WHAT THIS EXERCISE ASKS:
• a. According to the corporate governance excerpt, what body of law generally governs the company?
• b. Print everything in the corporate governance excerpt from "We are a Nevada" down to "of the Company.".

DOCUMENT EXCERPT:
____

We are a Nevada corporation and are generally governed by the Nevada Revised Statutes, or NRS. The following is a brief description of the provisions in our Articles of Incorporation, Bylaws and the NRS that could have an effect of delaying, deferring, or preventing a change in control of the Company.

 

The provisions of the NRS, our Articles of Incorporation, and Bylaws could have the effect of discouraging others from attempting hostile takeovers and, as a consequence, they may also inhibit temporary fluctuations in the price of our Common Stock that often result from actual or rumored hostile takeover attempts. These provisions may also have the effect of preventing changes in our management. It is possible that these provisions could make it more difficult to accomplish transactions that stockholders may otherwise deem to be in their best interests.

____

RECORDED DATA:
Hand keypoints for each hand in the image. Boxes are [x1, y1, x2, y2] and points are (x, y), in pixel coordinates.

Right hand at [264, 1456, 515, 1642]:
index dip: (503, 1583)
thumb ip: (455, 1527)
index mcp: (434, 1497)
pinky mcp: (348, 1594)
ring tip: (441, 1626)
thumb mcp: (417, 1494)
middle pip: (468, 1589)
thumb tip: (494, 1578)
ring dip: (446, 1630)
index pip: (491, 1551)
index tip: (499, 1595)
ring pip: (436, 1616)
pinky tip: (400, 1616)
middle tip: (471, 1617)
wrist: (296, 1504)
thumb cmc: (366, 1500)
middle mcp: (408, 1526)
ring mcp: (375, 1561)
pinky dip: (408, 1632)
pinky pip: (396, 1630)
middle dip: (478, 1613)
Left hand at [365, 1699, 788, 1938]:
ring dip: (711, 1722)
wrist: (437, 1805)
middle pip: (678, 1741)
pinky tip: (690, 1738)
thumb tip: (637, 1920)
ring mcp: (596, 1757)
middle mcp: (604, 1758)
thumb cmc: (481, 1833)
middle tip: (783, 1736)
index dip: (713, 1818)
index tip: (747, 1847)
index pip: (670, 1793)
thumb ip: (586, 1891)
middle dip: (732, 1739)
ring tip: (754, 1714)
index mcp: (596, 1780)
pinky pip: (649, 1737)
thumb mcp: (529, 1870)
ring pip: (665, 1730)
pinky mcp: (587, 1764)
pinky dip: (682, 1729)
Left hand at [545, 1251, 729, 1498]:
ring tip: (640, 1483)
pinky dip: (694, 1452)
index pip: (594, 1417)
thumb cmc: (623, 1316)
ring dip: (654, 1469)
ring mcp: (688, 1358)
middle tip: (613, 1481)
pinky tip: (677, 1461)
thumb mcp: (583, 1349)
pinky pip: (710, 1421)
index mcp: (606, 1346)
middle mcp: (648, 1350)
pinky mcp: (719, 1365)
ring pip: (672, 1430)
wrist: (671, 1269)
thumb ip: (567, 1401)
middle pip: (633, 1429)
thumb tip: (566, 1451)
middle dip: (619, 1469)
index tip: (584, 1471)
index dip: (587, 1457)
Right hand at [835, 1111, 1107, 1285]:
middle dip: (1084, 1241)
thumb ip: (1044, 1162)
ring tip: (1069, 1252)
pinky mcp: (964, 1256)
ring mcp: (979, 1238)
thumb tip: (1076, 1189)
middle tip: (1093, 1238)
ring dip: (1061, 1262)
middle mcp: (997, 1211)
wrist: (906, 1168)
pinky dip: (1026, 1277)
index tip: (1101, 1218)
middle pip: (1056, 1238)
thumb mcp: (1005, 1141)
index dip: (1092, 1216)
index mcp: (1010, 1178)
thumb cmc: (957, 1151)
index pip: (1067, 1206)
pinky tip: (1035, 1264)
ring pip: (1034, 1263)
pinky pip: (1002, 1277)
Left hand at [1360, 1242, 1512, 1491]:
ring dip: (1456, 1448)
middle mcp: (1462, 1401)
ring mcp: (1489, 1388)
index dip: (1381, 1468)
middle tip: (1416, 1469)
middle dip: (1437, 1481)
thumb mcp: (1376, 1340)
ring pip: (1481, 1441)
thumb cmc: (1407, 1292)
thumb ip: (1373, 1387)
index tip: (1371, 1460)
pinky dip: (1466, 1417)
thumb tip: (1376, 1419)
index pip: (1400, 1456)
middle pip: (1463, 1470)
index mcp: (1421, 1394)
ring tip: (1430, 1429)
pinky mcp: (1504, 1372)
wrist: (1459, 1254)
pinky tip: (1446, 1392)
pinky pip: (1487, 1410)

____

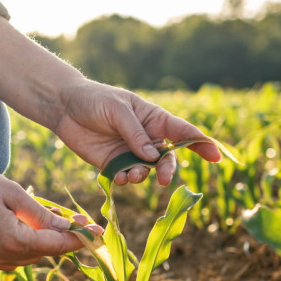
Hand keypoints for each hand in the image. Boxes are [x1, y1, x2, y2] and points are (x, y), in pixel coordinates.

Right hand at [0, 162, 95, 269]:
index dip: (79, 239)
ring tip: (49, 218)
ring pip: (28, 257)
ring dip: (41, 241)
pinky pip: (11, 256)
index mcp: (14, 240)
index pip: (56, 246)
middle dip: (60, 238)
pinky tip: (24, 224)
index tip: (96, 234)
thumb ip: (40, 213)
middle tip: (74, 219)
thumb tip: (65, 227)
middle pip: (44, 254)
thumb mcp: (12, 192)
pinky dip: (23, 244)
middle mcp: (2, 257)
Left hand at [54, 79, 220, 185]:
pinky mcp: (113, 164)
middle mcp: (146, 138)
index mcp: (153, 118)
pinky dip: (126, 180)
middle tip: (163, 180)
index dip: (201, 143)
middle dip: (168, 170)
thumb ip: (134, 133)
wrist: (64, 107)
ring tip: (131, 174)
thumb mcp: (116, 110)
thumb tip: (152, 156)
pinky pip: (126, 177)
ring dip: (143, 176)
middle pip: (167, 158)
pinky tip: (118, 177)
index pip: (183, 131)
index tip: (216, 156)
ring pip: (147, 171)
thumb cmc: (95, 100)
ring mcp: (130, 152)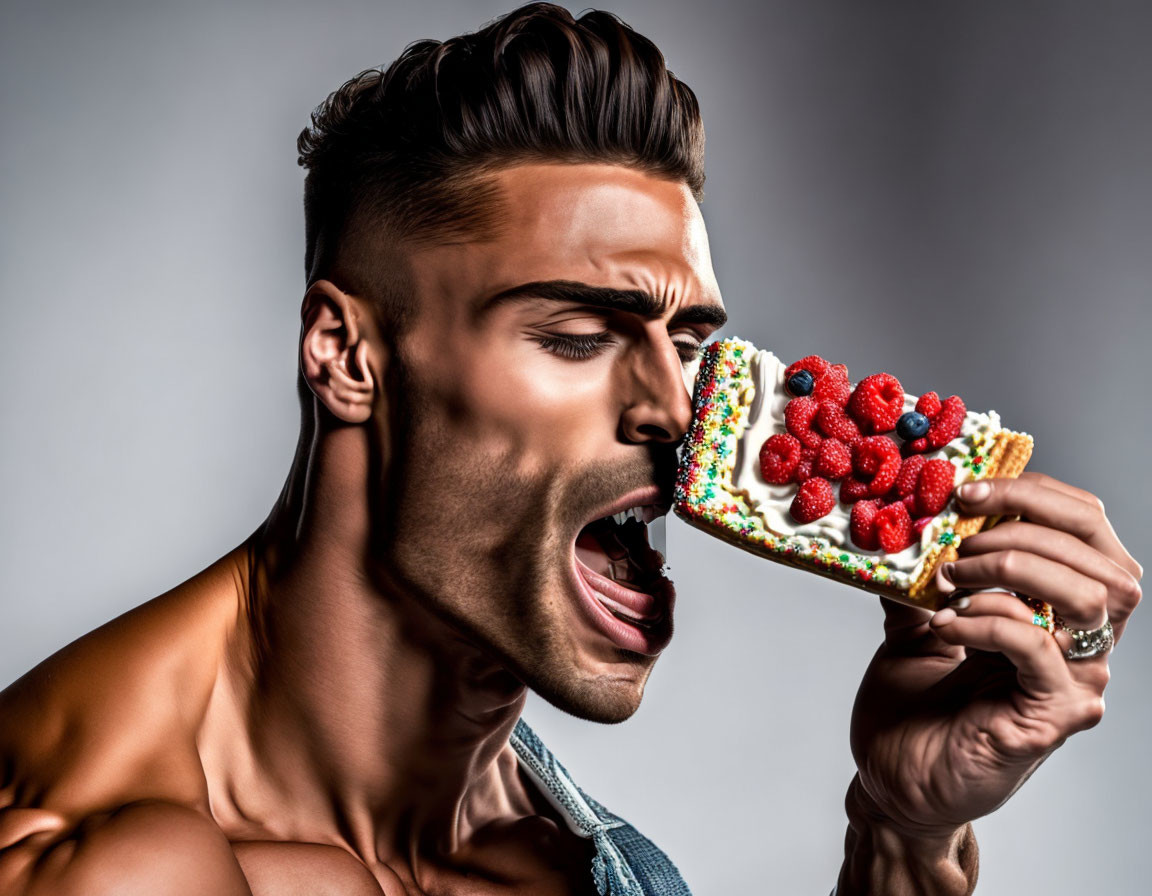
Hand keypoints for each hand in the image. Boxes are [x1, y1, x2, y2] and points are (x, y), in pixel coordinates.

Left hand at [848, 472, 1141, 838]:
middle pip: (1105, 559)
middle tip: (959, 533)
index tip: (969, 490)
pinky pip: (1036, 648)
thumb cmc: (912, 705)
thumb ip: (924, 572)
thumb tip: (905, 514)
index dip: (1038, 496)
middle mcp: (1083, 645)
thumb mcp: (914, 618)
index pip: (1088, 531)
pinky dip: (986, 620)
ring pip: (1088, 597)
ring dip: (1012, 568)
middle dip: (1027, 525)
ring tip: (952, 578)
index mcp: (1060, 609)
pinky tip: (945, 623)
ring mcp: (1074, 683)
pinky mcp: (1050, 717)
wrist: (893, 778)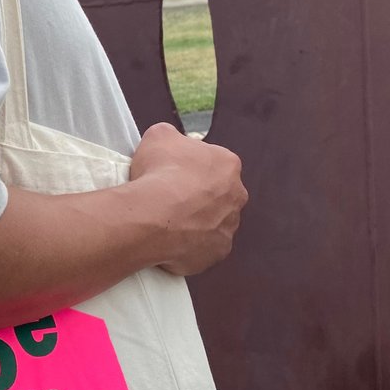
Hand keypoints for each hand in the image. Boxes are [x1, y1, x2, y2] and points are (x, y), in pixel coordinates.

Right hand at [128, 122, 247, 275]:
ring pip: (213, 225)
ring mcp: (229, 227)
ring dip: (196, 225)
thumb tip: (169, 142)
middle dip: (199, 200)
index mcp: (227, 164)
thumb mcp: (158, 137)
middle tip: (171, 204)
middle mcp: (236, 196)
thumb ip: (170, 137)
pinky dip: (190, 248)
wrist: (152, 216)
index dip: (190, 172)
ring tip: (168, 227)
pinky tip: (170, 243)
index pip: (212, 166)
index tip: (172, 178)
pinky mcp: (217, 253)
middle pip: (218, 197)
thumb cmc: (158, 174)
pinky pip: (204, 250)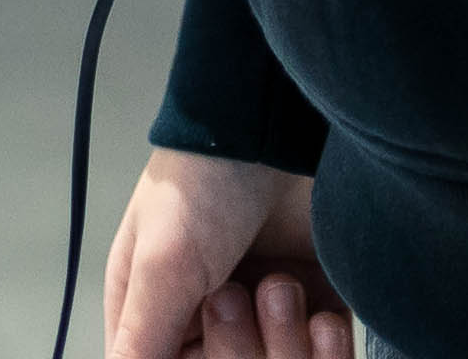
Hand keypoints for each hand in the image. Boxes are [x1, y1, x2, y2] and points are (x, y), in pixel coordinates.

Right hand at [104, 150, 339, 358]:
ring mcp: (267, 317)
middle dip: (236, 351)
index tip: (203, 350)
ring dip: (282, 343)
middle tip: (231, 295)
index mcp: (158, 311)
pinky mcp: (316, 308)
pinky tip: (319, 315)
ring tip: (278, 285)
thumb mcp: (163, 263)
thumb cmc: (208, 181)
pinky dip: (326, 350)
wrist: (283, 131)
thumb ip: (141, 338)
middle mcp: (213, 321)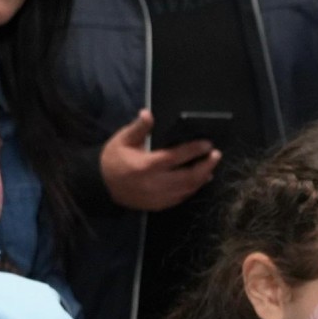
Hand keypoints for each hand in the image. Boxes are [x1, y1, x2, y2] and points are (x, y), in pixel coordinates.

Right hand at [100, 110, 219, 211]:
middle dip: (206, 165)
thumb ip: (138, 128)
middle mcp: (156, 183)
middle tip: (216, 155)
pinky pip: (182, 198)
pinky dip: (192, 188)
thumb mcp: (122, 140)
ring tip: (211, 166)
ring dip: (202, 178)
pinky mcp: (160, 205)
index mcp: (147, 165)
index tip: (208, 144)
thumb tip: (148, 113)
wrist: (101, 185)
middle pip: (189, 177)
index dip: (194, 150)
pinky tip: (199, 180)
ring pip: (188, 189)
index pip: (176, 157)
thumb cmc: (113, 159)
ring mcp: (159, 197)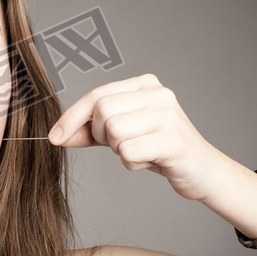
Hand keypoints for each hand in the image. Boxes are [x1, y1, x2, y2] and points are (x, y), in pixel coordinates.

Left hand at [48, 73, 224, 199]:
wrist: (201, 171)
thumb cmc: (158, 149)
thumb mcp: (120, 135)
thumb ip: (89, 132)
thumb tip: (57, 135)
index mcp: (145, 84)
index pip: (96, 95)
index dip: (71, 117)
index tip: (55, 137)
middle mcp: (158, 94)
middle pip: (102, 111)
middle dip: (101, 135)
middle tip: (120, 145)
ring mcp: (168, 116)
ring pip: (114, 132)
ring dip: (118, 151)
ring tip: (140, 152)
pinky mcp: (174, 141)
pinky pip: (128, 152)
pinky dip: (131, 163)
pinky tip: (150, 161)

____

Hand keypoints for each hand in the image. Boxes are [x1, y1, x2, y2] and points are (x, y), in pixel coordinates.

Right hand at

____

TASK ANSWERS:
• a. The Nevada Revised Statutes (NRS)

• b.
We are a Nevada corporation and are generally governed by the Nevada Revised Statutes, or NRS. The following is a brief description of the provisions in our Articles of Incorporation, Bylaws and the NRS that could have an effect of delaying, deferring, or preventing a change in control of the Company.